Rwanda recognized the potential catastrophe and took quick action. It designed new strategies and programs, streamlined management, and attracted international donor money. From the head of state to local leaders, the country was engaged in fighting the virus.

In the past couple of years, it's become apparent that Rwanda didn't have the whole picture. It's prevalence rate is closer to three to five percent -- far below what had been originally estimated. While this figure is a relief, enormous challenges test the public health infrastructure. Understaffed health centers without running water are hard pressed to deliver HIV/AIDS services. AIDS funding that has been committed to Rwanda, even when the higher statistics prevailed, has gone into much-needed medical and management training and infrastructure improvement, providing a better health setting for all patients.
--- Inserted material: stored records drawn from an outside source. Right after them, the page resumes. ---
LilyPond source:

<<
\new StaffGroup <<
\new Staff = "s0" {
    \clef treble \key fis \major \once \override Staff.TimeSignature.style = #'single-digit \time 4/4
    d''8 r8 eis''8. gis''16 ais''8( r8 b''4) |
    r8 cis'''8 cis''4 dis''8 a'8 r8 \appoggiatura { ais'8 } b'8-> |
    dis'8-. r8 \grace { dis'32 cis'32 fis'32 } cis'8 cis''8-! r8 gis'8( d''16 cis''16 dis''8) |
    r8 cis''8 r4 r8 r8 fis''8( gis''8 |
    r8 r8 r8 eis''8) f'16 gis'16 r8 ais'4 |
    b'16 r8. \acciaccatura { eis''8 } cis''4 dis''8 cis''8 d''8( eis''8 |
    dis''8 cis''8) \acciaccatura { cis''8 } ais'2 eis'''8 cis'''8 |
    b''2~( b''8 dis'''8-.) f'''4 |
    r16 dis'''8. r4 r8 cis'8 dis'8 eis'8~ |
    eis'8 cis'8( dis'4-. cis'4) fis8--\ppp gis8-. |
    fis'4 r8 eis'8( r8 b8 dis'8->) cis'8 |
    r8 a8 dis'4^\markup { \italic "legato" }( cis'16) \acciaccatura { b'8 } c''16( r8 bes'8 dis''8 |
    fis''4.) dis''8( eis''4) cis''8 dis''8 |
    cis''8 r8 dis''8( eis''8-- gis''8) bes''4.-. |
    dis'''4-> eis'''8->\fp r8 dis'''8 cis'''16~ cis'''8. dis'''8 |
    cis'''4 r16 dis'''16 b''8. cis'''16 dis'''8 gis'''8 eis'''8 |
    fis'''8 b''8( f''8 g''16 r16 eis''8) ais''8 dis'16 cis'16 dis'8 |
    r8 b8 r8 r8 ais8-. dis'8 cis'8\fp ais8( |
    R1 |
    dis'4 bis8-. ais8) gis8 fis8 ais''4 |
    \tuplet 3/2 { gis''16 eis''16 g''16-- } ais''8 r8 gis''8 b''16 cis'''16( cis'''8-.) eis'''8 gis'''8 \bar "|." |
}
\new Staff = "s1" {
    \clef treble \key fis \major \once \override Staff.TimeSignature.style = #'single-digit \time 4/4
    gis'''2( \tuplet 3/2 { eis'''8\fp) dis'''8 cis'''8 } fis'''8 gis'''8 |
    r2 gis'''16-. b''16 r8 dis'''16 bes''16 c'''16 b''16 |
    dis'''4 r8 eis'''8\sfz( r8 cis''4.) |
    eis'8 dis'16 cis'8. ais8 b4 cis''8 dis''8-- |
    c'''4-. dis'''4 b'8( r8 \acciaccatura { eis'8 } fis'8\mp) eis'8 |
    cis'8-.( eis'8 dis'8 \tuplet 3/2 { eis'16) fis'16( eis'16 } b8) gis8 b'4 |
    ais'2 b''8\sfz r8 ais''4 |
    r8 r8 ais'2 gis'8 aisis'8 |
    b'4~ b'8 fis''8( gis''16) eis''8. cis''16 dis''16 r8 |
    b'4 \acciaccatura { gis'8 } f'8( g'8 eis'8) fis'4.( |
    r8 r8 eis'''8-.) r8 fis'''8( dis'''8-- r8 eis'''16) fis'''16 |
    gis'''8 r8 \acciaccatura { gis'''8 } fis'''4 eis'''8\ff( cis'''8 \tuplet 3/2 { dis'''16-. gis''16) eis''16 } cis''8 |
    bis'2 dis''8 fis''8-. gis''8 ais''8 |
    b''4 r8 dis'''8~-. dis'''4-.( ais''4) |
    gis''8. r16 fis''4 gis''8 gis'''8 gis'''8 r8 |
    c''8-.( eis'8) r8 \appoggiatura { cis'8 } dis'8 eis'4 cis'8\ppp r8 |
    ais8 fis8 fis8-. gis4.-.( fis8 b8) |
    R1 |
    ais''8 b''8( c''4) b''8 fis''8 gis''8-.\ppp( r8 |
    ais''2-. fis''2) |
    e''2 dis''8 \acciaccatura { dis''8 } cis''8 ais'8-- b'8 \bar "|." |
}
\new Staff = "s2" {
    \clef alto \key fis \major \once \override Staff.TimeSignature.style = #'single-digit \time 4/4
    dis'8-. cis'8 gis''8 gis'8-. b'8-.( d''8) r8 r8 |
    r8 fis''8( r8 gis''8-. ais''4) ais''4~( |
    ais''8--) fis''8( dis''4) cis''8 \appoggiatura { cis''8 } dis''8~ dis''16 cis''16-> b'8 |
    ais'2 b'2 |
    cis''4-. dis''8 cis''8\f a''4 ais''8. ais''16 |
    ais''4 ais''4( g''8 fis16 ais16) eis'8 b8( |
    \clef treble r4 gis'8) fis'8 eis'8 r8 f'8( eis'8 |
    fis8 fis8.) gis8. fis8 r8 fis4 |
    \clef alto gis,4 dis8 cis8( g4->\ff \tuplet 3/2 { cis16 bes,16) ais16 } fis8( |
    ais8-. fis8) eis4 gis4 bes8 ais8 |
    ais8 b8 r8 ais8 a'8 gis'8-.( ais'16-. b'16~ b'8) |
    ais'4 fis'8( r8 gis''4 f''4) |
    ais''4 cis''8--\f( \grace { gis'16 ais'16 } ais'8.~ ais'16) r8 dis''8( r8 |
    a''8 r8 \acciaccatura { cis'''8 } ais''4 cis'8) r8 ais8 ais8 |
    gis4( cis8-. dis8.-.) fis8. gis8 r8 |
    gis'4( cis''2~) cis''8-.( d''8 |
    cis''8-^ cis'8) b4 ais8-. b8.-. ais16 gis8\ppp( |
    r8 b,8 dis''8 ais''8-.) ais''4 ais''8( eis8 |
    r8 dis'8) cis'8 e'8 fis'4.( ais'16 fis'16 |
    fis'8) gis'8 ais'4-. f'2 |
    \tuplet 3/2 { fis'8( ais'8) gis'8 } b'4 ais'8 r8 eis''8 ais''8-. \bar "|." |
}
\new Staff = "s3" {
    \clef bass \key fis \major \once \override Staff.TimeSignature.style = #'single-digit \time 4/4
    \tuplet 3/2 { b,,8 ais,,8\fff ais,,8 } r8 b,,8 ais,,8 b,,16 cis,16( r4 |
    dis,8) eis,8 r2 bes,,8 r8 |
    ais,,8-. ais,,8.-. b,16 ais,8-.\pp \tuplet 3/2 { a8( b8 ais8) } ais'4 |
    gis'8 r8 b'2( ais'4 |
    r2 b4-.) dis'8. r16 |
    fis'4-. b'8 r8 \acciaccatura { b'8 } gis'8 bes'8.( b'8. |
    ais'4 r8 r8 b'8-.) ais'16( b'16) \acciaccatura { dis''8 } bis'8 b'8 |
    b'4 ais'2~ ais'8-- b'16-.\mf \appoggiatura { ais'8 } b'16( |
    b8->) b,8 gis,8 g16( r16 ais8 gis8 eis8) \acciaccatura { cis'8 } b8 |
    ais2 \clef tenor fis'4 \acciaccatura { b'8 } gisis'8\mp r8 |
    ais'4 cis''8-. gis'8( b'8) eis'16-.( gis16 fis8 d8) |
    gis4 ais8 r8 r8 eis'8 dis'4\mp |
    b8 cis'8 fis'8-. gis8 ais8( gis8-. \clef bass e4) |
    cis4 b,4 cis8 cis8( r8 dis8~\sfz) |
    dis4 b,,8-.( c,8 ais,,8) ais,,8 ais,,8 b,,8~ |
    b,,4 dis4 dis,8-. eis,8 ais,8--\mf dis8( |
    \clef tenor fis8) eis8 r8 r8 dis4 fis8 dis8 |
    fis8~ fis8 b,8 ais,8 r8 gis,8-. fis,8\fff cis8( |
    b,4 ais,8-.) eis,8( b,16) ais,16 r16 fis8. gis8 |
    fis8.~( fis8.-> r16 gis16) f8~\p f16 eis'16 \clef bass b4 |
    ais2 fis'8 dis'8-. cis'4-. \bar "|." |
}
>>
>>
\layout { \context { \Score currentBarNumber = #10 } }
While the numbers of people living with HIV may have been exaggerated due to poor data, the consequences of not doing more to serve the needs of the poor have not been. Millions in sub-Saharan Africa continue to go untreated and undiagnosed, and more -- not less -- needs to be done. The real question this World AIDS Day is not, "how did we miscount the infected by 6 million?" but rather, "how did we allow another 2.1 million to perish from a treatable disease and another 2.5 million to be infected?"

Josh Ruxin is Assistant Clinical Professor of Public Health at the Mailman School of Public Health at Columbia University and Director of the Access Project in Rwanda.
 
thanks for posting that article Diamond, it's great to see someone who actually has something to back them up and not just resort to emotional name calling.:up:

I also agree with BonoVoxSuperstar. Education and free condoms are the ONLY thing that will work. Relying on circumcision is just too risky.